# Girl named Aylin



## FlyingBird

How would you translate sentences below,just literally please 

-Girl named aylin *(kız adlı aylin)*
-Girl with name aylin *(kız ile adı aylin)
*
are translations in bold correct? 

şimdiden teşekkür ediyorum


----------



## boggiee

The girl named Aylin = Aylin adlı kız.
The girl named Aylin = the girl whose name is Aylin.

-I met *a girl named Aylin*. (*Aylin adlı/isimli bir kız* ile karşılaştım).

The answer is 'no' to both.


----------



## ancalimon

"Kız adlı Aylin" would mean : "(An) Aylin named girl" (An Aylin whose name is girl)


----------



## FlyingBird

ancalimon said:


> "Kız adlı Aylin" would mean : "(An) Aylin named girl" (An Aylin whose name is girl)


Thank you both.Really hard to make correct order for me


----------



## ancalimon

FlyingBird said:


> Thank you both.Really hard to make correct order for me



Don't worry. You are doing great!


----------



## Gemmenita

FlyingBird said:


> How would you translate sentences below,just literally please
> 
> -Girl named aylin *(kız adlı aylin)*
> -Girl with name aylin *(kız ile adı aylin)
> *
> are translations in bold correct?
> 
> şimdiden teşekkür ediyorum



And also other options:

-Girl named *A*ylin= Aylin denilen kız.
-Girl with name *A*ylin *= *Aylin adında bir kız.

p.s._ denilmek = to be called, to be named_


----------



## elroy

Does anyone know why "Aylin" doesn't obey vowel harmony?

▶ **Listed records**:
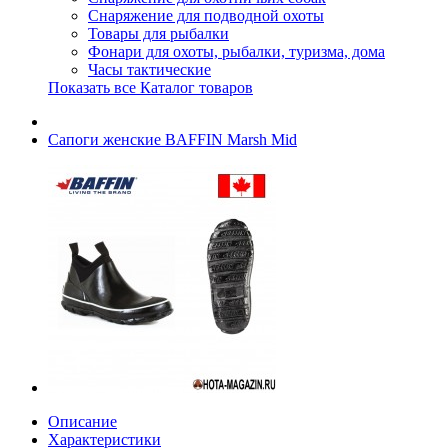
Снаряжение для подводной охоты
Товары для рыбалки
Фонари для охоты, рыбалки, туризма, дома
Часы тактические
Показать все Каталог товаров
Сапоги женские BAFFIN Marsh Mid
Описание
Характеристики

▶ **Work request 1**: In the Aylin translation thread, rewrite the paragraph beginning "The girl named Aylin = Aylin adlı kız." as a short list, keeping its main facts.
▶ **Work request 2**: According to the Aylin translation thread, what does "denilmek" mean?
▶ **Work request 3**: Continue the Aylin translation thread from the point where it stops.
The lines are not needed for any of this work.

▶ **Result 1**:
- English: The girl named Aylin
- Turkish: Aylin adlı kız
- Meaning: the girl whose name is Aylin

▶ **Result 2**: It means "to be called" or "to be named."

▶ **Result 3**:
As far as I can tell, it's a native Turkish name, with "ay" being the Turkish word for "moon."  It seems that the meaning of the whole name is "moon halo," but I haven't found anything suggesting that "lin" means "halo" (one dictionary says it means "flax").  
So what's the deal with "lin" and why does it block vowel harmony?


----------



## Rallino

I don't know its etymology, but we have native words that don't obey the harmony: anne, elma, hangi, hani, dahi, kardeş, and a few more maybe.


----------



## Torontal

elroy said:


> Does anyone know why "Aylin" doesn't obey vowel harmony?
> As far as I can tell, it's a native Turkish name, with "ay" being the Turkish word for "moon."  It seems that the meaning of the whole name is "moon halo," but I haven't found anything suggesting that "lin" means "halo" (one dictionary says it means "flax").
> So what's the deal with "lin" and why does it block vowel harmony?



I suspect _lin_ is from Arabic لين _softness, tenderness,_ so it is a compound of a Turkish and an Arabic word (like _Aynur_, _moonlight_), that is why vowel harmony doesn't apply to it.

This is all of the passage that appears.